Mukesh Kumar, CEO of FDAMap.com of Gaithersburg, Maryland, helps a variety of medical device manufacturers earn FDA approval or a CE Mark for products. He believes many of the next technological developments in medical imaging will come in the area of analytical software that provides secondary analysis of medical images. Mature modalities like X-ray, ultrasound, MRI and CT are not evolving as much or as quickly as the software algorithms that enhance or analyze the images they capture, Kumar said.
“When you think about the cutting-edge developments in imaging, most of it is in analysis software,” he said. “Almost all the imaging software is approved as a device.”
He pointed to FDA’s recently announced Digital Health Innovation Action Plan, an initiative that focuses on speeding the pathway to FDA approval for low-risk medical devices intended for education or general awareness – things like health apps, and smart watches, with which FDA doesn’t want to be involved particularly. But the agency document does cite a need to support the “new innovation and manufacturing processes” of new-to-the-market medical device manufacturers in the digital space. Its action plan outlines the benefits of “products that leverage connectivity” for continuous improvement and safety updates while noting that those benefits can be checked by “challenges of cybersecurity and interoperability.”

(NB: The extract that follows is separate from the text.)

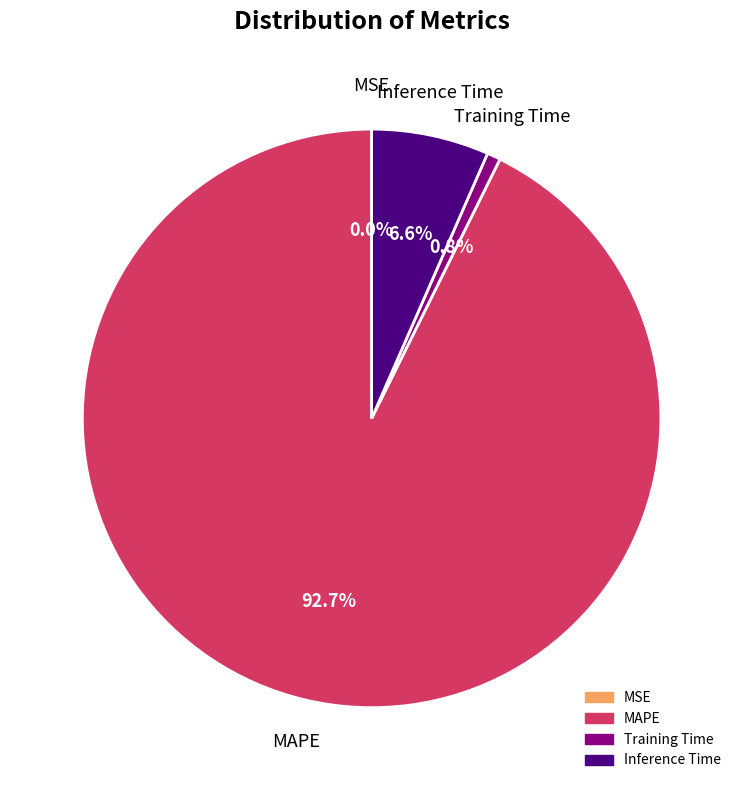

Is there a majority slice in this chart?

Yes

“Because they can impact the health of millions of Americans, the U.S. public should be able to trust that these products are high-quality and do what they are supposed to do,” the FDA document notes. “FDA recognizes that an efficient, risk-based approach to regulating digital health technology will foster innovation of digital health products. FDA’s traditional approach to moderate- and higher-risk hardware-based medical devices is not well suited for the faster iterative design, development, and type of validation used for software-based medical technologies. Traditional implementation of the premarket requirements may impede or delay patient access to critical evolutions of software technology, particularly those presenting a lower risk to patients. For the American people to see the full potential of digital health technologies, FDA must lean forward and adapt our processes.”
Under that approach, the 21st Century Cures Act is meant to remove FDA oversight from the process of regulating “certain software that supports administrative functions, encourages a healthy lifestyle, serves as electronic patient records, assists in displaying or storing data, or provides limited clinical decision support.” Kumar says he has several clients who are operating in this space, and who welcome the opportunity of getting their products into use as quickly as possible. When they’re not sure the best tack to take, he recommends that his clients have an exploratory meeting with the agency to discuss the best course of action.
“In general, the trend is to go and talk to FDA as many times as you can,” Kumar said. “I see a lot of companies going for an exploratory meeting than they would have five years ago. It’s always very hard to clean up somebody’s mess than to not make a mess in the first place.”
Even with a two- to three-month waiting period to schedule with FDA, the results of a meeting with the governing body can really help shape the development of a product and set it on the path to clearance, Kumar said. In 20 years working with the medical device industry, he said FDA processes “are pretty decent,” and a one-on-one meeting can reinforce their value to device-makers.
“From a company’s point of view, if you do your homework well, then you can play this game better and you can have a much easier process,” Kumar said. “FDA has no stake in this game. But you have to know the rules, and you have to play within the rules.”